▶ [REQUIRED ACTION] Could you output only the lines from the one containing "これを知つて馳せ帰つた綱直は数ヶ月後によ" through the last line of the data, both included?
[Opening SUPPLIED ENTRIES section]
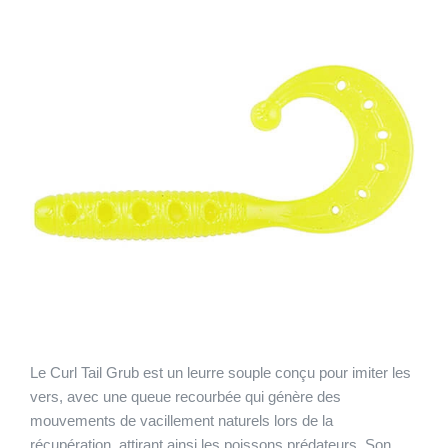
Le Curl Tail Grub est un leurre souple conçu pour imiter les
vers, avec une queue recourbée qui génère des
mouvements de vacillement naturels lors de la
récupération, attirant ainsi les poissons prédateurs. Son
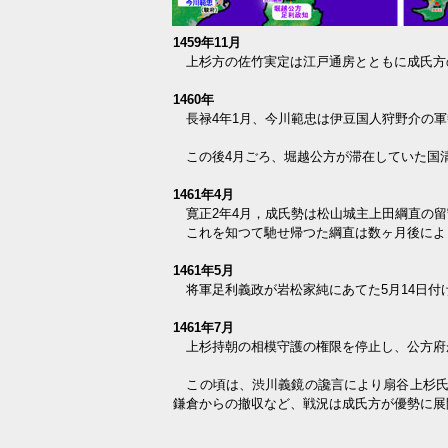
1459年11月
上杉方の佐竹実定は江戸通房とともに成氏方
1460年
長禄4年1月、今川範忠は伊豆国人狩野介の軍
この後4月ごろ、堀越公方が滞在していた国
1461年4月
寛正2年4月，成氏勢は松山城主上田綱直の留
これを知つて馳せ帰つた綱直は数ヶ月後によ
1461年5月
将軍足利義政が岩松家純にあてた5月14日付
1461年7月
上杉持朝の相模守護の権限を停止し、公方府
この頃は、渋川義鏡の讒言により扇谷上杉氏
鎌倉からの撤収など、戦況は成氏方が優勢に展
[Closing SUPPLIED ENTRIES section]
▶ [OUTPUT FOR THIS EXERCISE]
これを知つて馳せ帰つた綱直は数ヶ月後によ
1461年5月
将軍足利義政が岩松家純にあてた5月14日付
1461年7月
上杉持朝の相模守護の権限を停止し、公方府
この頃は、渋川義鏡の讒言により扇谷上杉氏
鎌倉からの撤収など、戦況は成氏方が優勢に展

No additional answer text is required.